エルの不安を察してか、エメラルドは、大丈夫!と少し大げさなほど言った。


「アタシたちがそんな簡単にいなくなるもんですか!」


あーあーもう、とエメラルドは優しく笑いながら、エルの頬を両手で包むと、指で彼女の涙をぬぐった。エルはエメラルドとダンを見上げて、一度震える唇噛みしめたあと、だいすきです、と震える声で言った。エメラルドは、アタシもだよ、と言って目を細めた。ダンはそんな2人のそばで、何かを言いたそうにしながら、しかし何も言えずに照れくさそうに頬を指でかいた。エメラルドはそんなダンを見て声を上げて笑った。エルはそんな2人を見てやっと笑った。

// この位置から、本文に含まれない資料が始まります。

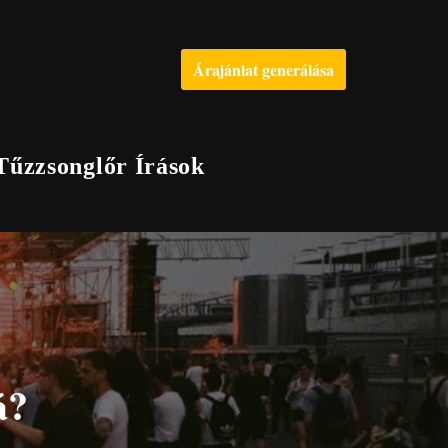
Árajánlat generálása
Tűzzsonglőr Írások
á?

来た時よりもずっと短い時間をかけてお城へ戻ると、血相を変えたマイクが出迎えた。エルが一緒にいたことにわけがわかっていない顔をしていたが、とりあえずアランが無事だったことに安堵しているようだった。





そしてその数日後、隣国の軍が動き出し、この国との戦争が始まった。

戦いの間、お城の中はかつて感じたことのない異様な緊張感で張り詰めていた。

しばらくして、ようやくこの国の勝利と、戦場で指揮をとっていたアランの無事の知らせがお城に届いた。